-- Begin Input for this task --

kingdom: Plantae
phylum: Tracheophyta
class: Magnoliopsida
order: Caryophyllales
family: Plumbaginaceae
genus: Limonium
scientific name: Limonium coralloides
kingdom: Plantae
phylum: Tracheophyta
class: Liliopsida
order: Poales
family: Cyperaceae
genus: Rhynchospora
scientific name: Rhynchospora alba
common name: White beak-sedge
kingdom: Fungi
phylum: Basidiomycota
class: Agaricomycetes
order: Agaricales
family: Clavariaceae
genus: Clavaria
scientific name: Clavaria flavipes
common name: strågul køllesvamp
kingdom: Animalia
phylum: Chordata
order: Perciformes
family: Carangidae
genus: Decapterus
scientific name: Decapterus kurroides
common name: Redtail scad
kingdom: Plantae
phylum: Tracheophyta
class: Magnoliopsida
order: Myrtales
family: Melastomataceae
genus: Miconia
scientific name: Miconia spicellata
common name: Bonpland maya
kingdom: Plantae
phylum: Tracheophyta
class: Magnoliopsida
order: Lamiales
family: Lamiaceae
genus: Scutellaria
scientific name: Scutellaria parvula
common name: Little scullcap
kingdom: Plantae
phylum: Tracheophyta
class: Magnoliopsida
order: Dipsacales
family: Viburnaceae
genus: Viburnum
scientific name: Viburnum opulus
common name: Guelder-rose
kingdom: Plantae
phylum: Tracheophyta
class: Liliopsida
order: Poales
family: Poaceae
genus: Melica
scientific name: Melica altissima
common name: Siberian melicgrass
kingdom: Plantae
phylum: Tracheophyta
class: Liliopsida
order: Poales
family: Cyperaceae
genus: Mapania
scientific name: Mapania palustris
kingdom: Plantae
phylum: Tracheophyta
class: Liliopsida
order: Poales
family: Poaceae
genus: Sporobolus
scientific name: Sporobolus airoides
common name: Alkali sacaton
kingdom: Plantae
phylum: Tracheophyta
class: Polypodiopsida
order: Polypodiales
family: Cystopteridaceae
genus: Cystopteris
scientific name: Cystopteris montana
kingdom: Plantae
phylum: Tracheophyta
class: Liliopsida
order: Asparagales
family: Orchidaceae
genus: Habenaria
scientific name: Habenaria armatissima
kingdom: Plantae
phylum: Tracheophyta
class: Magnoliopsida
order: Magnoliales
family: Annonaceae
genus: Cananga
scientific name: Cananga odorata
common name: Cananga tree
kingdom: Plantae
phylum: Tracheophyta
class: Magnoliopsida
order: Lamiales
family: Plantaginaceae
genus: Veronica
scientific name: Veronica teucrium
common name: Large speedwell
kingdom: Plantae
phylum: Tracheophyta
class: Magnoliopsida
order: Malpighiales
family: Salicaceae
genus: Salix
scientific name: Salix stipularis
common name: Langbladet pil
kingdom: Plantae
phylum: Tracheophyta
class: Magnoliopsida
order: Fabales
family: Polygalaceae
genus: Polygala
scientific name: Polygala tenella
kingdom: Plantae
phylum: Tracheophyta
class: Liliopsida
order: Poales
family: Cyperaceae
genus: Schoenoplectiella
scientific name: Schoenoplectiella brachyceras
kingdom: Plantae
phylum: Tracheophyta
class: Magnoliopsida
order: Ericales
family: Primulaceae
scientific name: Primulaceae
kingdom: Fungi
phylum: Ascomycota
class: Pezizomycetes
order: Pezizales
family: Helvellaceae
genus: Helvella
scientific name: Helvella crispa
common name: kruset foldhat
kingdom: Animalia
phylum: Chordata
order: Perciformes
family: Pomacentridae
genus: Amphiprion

-- End Input for this task --

Copy every line of the records above word for word, in the same order.

§ Reply to the exercise
kingdom: Plantae
phylum: Tracheophyta
class: Magnoliopsida
order: Caryophyllales
family: Plumbaginaceae
genus: Limonium
scientific name: Limonium coralloides
kingdom: Plantae
phylum: Tracheophyta
class: Liliopsida
order: Poales
family: Cyperaceae
genus: Rhynchospora
scientific name: Rhynchospora alba
common name: White beak-sedge
kingdom: Fungi
phylum: Basidiomycota
class: Agaricomycetes
order: Agaricales
family: Clavariaceae
genus: Clavaria
scientific name: Clavaria flavipes
common name: strågul køllesvamp
kingdom: Animalia
phylum: Chordata
order: Perciformes
family: Carangidae
genus: Decapterus
scientific name: Decapterus kurroides
common name: Redtail scad
kingdom: Plantae
phylum: Tracheophyta
class: Magnoliopsida
order: Myrtales
family: Melastomataceae
genus: Miconia
scientific name: Miconia spicellata
common name: Bonpland maya
kingdom: Plantae
phylum: Tracheophyta
class: Magnoliopsida
order: Lamiales
family: Lamiaceae
genus: Scutellaria
scientific name: Scutellaria parvula
common name: Little scullcap
kingdom: Plantae
phylum: Tracheophyta
class: Magnoliopsida
order: Dipsacales
family: Viburnaceae
genus: Viburnum
scientific name: Viburnum opulus
common name: Guelder-rose
kingdom: Plantae
phylum: Tracheophyta
class: Liliopsida
order: Poales
family: Poaceae
genus: Melica
scientific name: Melica altissima
common name: Siberian melicgrass
kingdom: Plantae
phylum: Tracheophyta
class: Liliopsida
order: Poales
family: Cyperaceae
genus: Mapania
scientific name: Mapania palustris
kingdom: Plantae
phylum: Tracheophyta
class: Liliopsida
order: Poales
family: Poaceae
genus: Sporobolus
scientific name: Sporobolus airoides
common name: Alkali sacaton
kingdom: Plantae
phylum: Tracheophyta
class: Polypodiopsida
order: Polypodiales
family: Cystopteridaceae
genus: Cystopteris
scientific name: Cystopteris montana
kingdom: Plantae
phylum: Tracheophyta
class: Liliopsida
order: Asparagales
family: Orchidaceae
genus: Habenaria
scientific name: Habenaria armatissima
kingdom: Plantae
phylum: Tracheophyta
class: Magnoliopsida
order: Magnoliales
family: Annonaceae
genus: Cananga
scientific name: Cananga odorata
common name: Cananga tree
kingdom: Plantae
phylum: Tracheophyta
class: Magnoliopsida
order: Lamiales
family: Plantaginaceae
genus: Veronica
scientific name: Veronica teucrium
common name: Large speedwell
kingdom: Plantae
phylum: Tracheophyta
class: Magnoliopsida
order: Malpighiales
family: Salicaceae
genus: Salix
scientific name: Salix stipularis
common name: Langbladet pil
kingdom: Plantae
phylum: Tracheophyta
class: Magnoliopsida
order: Fabales
family: Polygalaceae
genus: Polygala
scientific name: Polygala tenella
kingdom: Plantae
phylum: Tracheophyta
class: Liliopsida
order: Poales
family: Cyperaceae
genus: Schoenoplectiella
scientific name: Schoenoplectiella brachyceras
kingdom: Plantae
phylum: Tracheophyta
class: Magnoliopsida
order: Ericales
family: Primulaceae
scientific name: Primulaceae
kingdom: Fungi
phylum: Ascomycota
class: Pezizomycetes
order: Pezizales
family: Helvellaceae
genus: Helvella
scientific name: Helvella crispa
common name: kruset foldhat
kingdom: Animalia
phylum: Chordata
order: Perciformes
family: Pomacentridae
genus: Amphiprion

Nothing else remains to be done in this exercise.